In confirming it will be keeping the original definition, as set out in Occasional Paper No 8 Consumer Vulnerability, the FCA reinforced its position that "vulnerability can come in a range of guises, and can be temporary, sporadic or permanent in nature".
In the consultation on its approach to consumers paper, the FCA said it had considered updating the definition but dropped these plans after some in the industry objected.
The FCA said: "They felt that the revised wording risked narrowing the definition and shifting the responsibility more towards the consumer to self-identify a vulnerability.
"We recognise that the original definition of a vulnerable consumer provides a sound basis that allows stakeholders to develop and adapt it according to their specific business."
The FCA defines a vulnerable person as being "someone who, due to their personal circumstances, is especially susceptible to detriment, particularly when a firm is not acting with appropriate levels of care".
The regulator has advocated the creation of policies that ensure indicators of vulnerability are spotted and responded to in a considered manner.
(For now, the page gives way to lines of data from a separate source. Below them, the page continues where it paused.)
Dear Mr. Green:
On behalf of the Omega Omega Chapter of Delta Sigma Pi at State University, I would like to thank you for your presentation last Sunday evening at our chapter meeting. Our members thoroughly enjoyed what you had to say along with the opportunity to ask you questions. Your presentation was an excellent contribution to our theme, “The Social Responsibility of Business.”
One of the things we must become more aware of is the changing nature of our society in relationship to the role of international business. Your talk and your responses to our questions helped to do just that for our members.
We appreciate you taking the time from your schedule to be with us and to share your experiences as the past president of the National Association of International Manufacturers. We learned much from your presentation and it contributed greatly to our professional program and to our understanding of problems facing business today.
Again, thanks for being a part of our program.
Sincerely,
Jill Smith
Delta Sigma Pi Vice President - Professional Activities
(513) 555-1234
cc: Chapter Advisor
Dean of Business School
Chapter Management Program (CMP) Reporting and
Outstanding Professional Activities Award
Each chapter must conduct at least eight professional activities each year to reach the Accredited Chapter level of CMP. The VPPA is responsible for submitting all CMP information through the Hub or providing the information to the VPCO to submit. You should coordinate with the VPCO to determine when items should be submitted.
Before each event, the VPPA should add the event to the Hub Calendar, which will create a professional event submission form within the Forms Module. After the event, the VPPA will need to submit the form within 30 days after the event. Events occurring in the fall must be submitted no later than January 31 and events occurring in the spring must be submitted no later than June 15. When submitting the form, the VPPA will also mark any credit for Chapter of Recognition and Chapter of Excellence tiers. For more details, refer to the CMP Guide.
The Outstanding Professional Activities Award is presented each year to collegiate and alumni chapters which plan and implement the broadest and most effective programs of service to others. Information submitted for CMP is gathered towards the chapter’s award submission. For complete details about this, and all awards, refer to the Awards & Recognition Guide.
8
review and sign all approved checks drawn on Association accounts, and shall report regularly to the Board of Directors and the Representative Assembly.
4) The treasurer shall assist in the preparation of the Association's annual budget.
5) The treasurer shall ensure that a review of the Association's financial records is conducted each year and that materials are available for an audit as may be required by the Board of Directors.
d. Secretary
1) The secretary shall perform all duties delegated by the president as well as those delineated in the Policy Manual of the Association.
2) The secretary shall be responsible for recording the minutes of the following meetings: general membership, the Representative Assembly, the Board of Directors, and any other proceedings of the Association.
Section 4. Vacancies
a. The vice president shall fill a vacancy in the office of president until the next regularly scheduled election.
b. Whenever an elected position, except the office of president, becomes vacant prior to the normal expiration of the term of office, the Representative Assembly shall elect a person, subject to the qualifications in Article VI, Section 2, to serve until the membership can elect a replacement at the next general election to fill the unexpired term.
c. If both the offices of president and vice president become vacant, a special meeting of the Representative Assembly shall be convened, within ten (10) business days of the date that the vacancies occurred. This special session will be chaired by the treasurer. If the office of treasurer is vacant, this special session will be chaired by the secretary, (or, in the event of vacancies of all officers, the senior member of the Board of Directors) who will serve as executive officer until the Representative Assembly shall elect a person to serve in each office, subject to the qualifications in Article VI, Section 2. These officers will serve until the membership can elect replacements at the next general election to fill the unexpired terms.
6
This includes ensuring front-line staff can spot signs of stress, grief or depression, and know how to respond.
The guidance outlines strategies firms should adopt to ensure their customers are treated fairly and appropriately, and rejects the notion vulnerability only strikes certain groups of consumer, such as the elderly.
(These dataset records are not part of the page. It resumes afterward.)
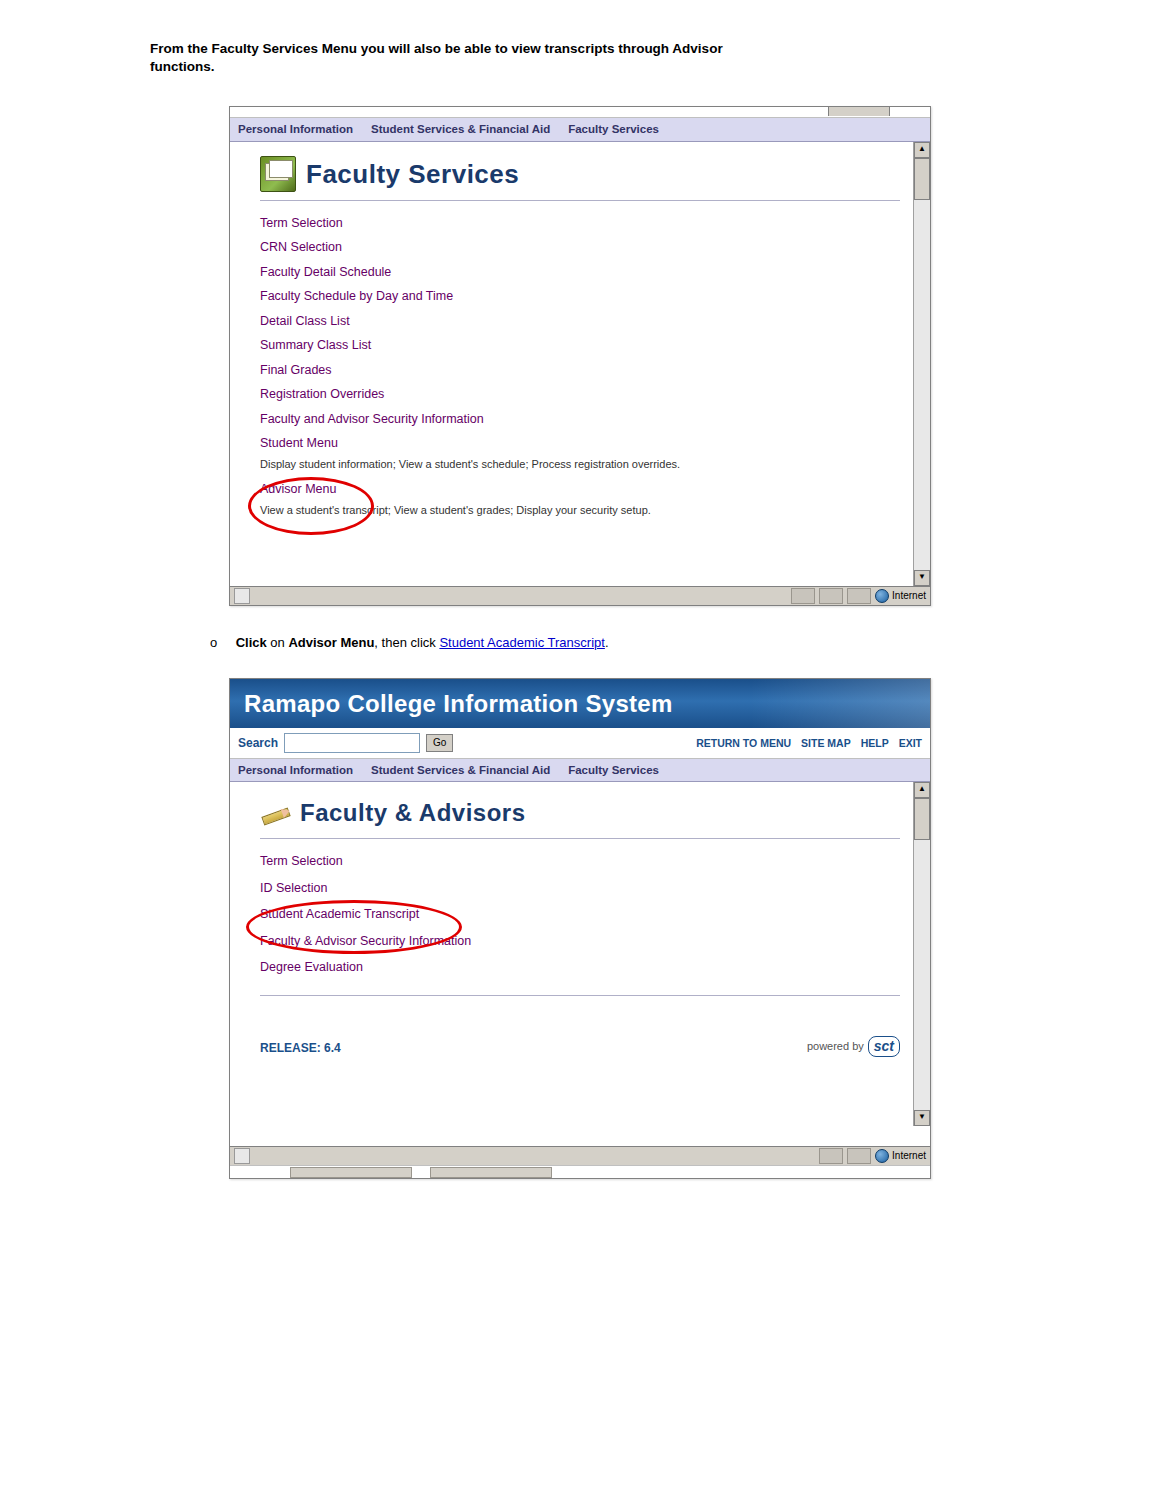From the Faculty Services Menu you will also be able to view transcripts through Advisor functions.
Personal Information Student Services & Financial Aid Faculty Services
▲
▼
Faculty Services
Term Selection
CRN Selection
Faculty Detail Schedule
Faculty Schedule by Day and Time
Detail Class List
Summary Class List
Final Grades
Registration Overrides
Faculty and Advisor Security Information
Student Menu
Display student information; View a student's schedule; Process registration overrides.
Advisor Menu
View a student's transcript; View a student's grades; Display your security setup.
Internet
o Click on Advisor Menu, then click Student Academic Transcript.
Ramapo College Information System
Search Go
RETURN TO MENU SITE MAP HELP EXIT
Personal Information Student Services & Financial Aid Faculty Services
▲
▼
Faculty & Advisors
Term Selection
ID Selection
Student Academic Transcript
Faculty & Advisor Security Information
Degree Evaluation
RELEASE: 6.4
powered by sct
Internet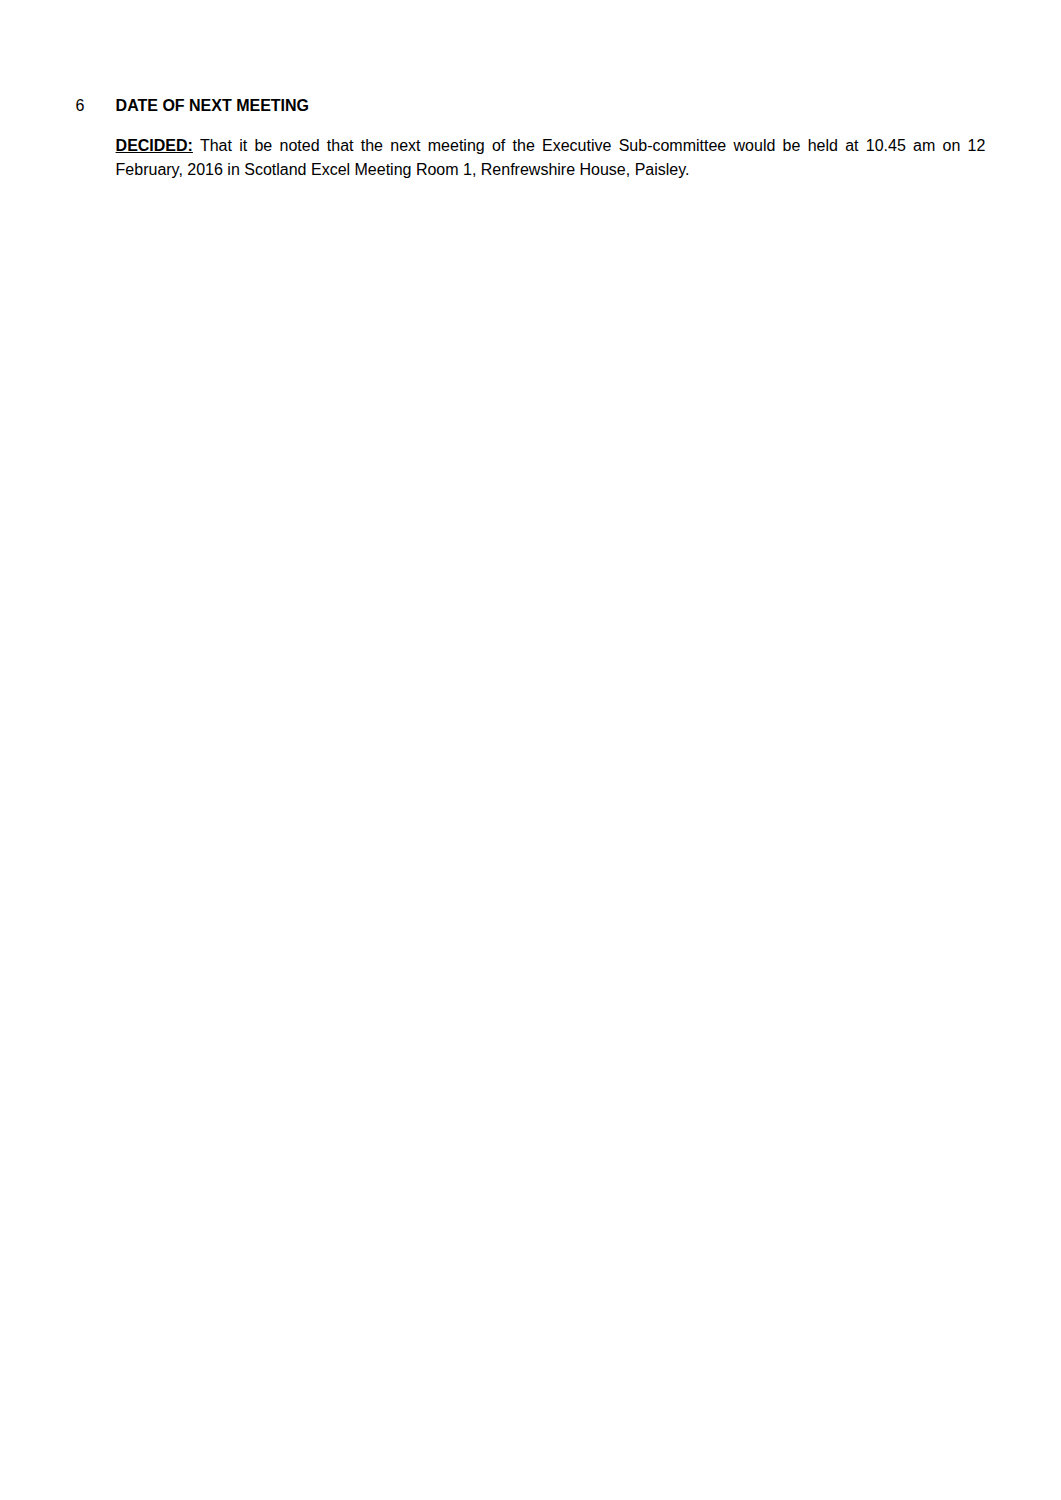6
Date of Next Meeting
DECIDED: That it be noted that the next meeting of the Executive Sub-committee would be held at 10.45 am on 12 February, 2016 in Scotland Excel Meeting Room 1, Renfrewshire House, Paisley.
For instance, it said: "Most problems relate to poor interactions, or systems that don’t flex to meet needs, therefore making people’s situations more difficult."
It goes on to say that information must be presented in a clear and digestible fashion, so customers are not blinded by information and can easily differentiate fact from promotion.
Joanna Elson, chief executive of the Money Advice Trust, said: "The FCA’s decision to retain its existing definition of vulnerable consumers is the right approach and shows that vulnerability remains an important priority for the regulator. I am pleased that the FCA has listened to the concerns we raised as a sector about the proposed change.
"From our work training creditors in this area we know there is a growing appetite from many organisations to further improve their processes and training of frontline staff to better support vulnerable customers."
Stephen Lowe, group director of communications at Just Group, said: "Today’s announcement by the FCA tells us it expects firms to pay attention to indicators of potential vulnerability and to have policies in place to deal with consumers who may be at greater risk of harm. But the question has always been ‘who is vulnerable and what makes someone vulnerable?’ So the FCA’s plan to consult next year on guidance for this topic is welcome.
"The fact that the FCA has gone on to say it expects this guidance to inform its supervisory and enforcement work is very good news."